The White House has approved a secret $9 billion emergency funding request to expand AI computing infrastructure for US intelligence agencies, according to The New York Times. The request, which requires congressional approval, would fund specialized federal data centers capable of running Nvidia’s Grace Blackwell superchip infrastructure. In the interim, the administration is reallocating $800 million from other government budgets to accelerate near-term computing purchases.
Separately, White House Chief of Staff Susie Wiles has authorized the National Security Agency to continue using an advanced AI model built by Anthropic, as reported by The New York Times and confirmed by Crypto Briefing. The authorization comes despite the Pentagon having designated Anthropic as a national security supply chain threat.
The Chip Shortage Driving the Decision
US intelligence agencies are being outpaced by the computing demands of frontier AI models. The CIA and NSA rely on AI platforms to process millions of intercepted communications, satellite images, and data points, flagging anomalies that human analysts might miss. But today’s frontier models require processing power that, according to the Times of India, “far exceeds what defense experts and congressional committees anticipated just a year or two ago.”
The government cannot secure enough physical chips to install and test the latest AI tools within its classified networks. The $9 billion request targets custom data center builds that provide the massive electrical power and specialized liquid cooling required for Grace Blackwell systems. These cannot run on standard government computing infrastructure.
The Anthropic Paradox
The Anthropic authorization creates a direct contradiction in US AI policy. The Pentagon has formally designated the company as a supply chain threat, yet the White House is simultaneously approving its use by the NSA for classified intelligence work.
According to Crypto Briefing, the government and Anthropic are finalizing a classified agreement that would allow intelligence agencies to use Anthropic’s models “while preventing their deployment on Americans’ data.” The arrangement functions as a workaround: the chip shortage prevents agencies from running alternative models on their own infrastructure, so they must rely on a vendor they have formally flagged as a risk.
This is not the first time Anthropic’s relationship with the federal government has generated friction. The Pentagon blacklisting, which restricts Anthropic from certain defense supply chains, sits alongside Anthropic’s growing commercial traction with federal agencies. The company’s upcoming $30 billion funding round at a reported $900 billion-plus valuation underscores its strategic importance to the broader AI infrastructure landscape.
Urgency and Competition
The spending urgency stems from the intelligence community’s assessment that a chip shortage stalling AI deployment risks letting adversaries, particularly China, seize the computational advantage in global espionage. The New York Times reported that the White House views access to advanced AI chips and infrastructure as a major national security priority.
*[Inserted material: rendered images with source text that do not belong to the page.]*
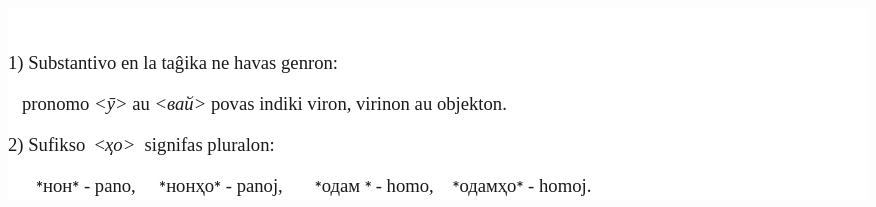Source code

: <span lang="EN-US" style="font-size: 14.0pt; font-family: Palatino Linotype"> </span>

<span lang="EN-US" style="font-size: 14.0pt; font-family: Palatino Linotype">1)
Substantivo en la taĝika ne havas genron:</span>

<span lang="EN-US" style="font-size: 14.0pt; font-family: Palatino Linotype">  
pronomo *\<*</span>*<span style="font-size:14.0pt;font-family:
&quot;Palatino Linotype&quot;">ӯ\></span>*<span lang="EN-US" style="font-size: 14.0pt; font-family: Palatino Linotype">
</span> <span style="font-size:
14.0pt;font-family:&quot;Palatino Linotype&quot;">а</span><span lang="EN-US" style="font-size: 14.0pt; font-family: Palatino Linotype">u
*\<*</span>*<span style="font-size:14.0pt;font-family:&quot;Palatino Linotype&quot;">вай</span><span lang="EN-US" style="font-size: 14.0pt; font-family: Palatino Linotype">\></span>*<span lang="EN-US" style="font-size: 14.0pt; font-family: Palatino Linotype">
povas indiki viron, virinon </span> <span style="font-size:14.0pt;
font-family:&quot;Palatino Linotype&quot;">а</span><span lang="EN-US" style="font-size: 14.0pt; font-family: Palatino Linotype">u
objekton.</span>

<span lang="EN-US" style="font-size: 14.0pt; font-family: Palatino Linotype">2)
Sufikso 
\<</span>*<span style="font-size:14.0pt;font-family:&quot;Palatino Linotype&quot;">ҳ</span><span lang="EN-US" style="font-size: 14.0pt; font-family: Palatino Linotype"></span><span style="font-size:14.0pt;font-family:
&quot;Palatino Linotype&quot;">о</span><span lang="EN-US" style="font-size: 14.0pt; font-family: Palatino Linotype">\></span>*<span lang="EN-US" style="font-size: 14.0pt; font-family: Palatino Linotype"> 
signifas pluralon:</span>

<span lang="EN-US" style="font-size: 14.0pt; font-family: Palatino Linotype">
      </span>
*<span style="font-size:14.0pt;font-family:&quot;Palatino Linotype&quot;">нон</span>*<span lang="EN-US" style="font-size: 14.0pt; font-family: Palatino Linotype">
- pano,     </span> *<span style="font-size:14.0pt;font-family:
&quot;Palatino Linotype&quot;">нонҳ</span><span lang="EN-US" style="font-size: 14.0pt; font-family: Palatino Linotype"></span><span style="font-size:14.0pt;font-family:&quot;Palatino Linotype&quot;">о</span>*<span lang="EN-US" style="font-size: 14.0pt; font-family: Palatino Linotype">
- panoj,</span>

<span lang="EN-US" style="font-size: 14.0pt; font-family: Palatino Linotype">
      </span>
*<span style="font-size:14.0pt;font-family:&quot;Palatino Linotype&quot;">одам</span><span style="font-size: 14.0pt; font-family: Palatino Linotype">
</span>*
<span lang="EN-US" style="font-size: 14.0pt; font-family: Palatino Linotype">-
homo,    </span>
*<span style="font-size:14.0pt;font-family:&quot;Palatino Linotype&quot;">одамҳ</span><span lang="EN-US" style="font-size: 14.0pt; font-family: Palatino Linotype"></span><span style="font-size:14.0pt;font-family:
&quot;Palatino Linotype&quot;">о</span>*<span lang="EN-US" style="font-size: 14.0pt; font-family: Palatino Linotype">
- homoj.</span>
The $9 billion figure signals the scale of the gap between what intelligence agencies need and what they currently have. For context, the entire US intelligence community’s publicly acknowledged budget for fiscal year 2025 was approximately $73 billion. A $9 billion supplemental request dedicated to AI computing infrastructure represents a significant share of new spending directed at a single capability.
The Compute Access Question
For agent builders and AI infrastructure companies, the federal dynamic illustrates a broader tension: compute access is becoming geopolitical leverage. The question of whether a single vendor should control critical AI infrastructure for government use extends beyond Anthropic to every frontier lab. As federal agencies move from pilot programs to production AI deployments, the vendor relationships, exclusivity terms, and supply chain designations will determine which models actually run on classified networks.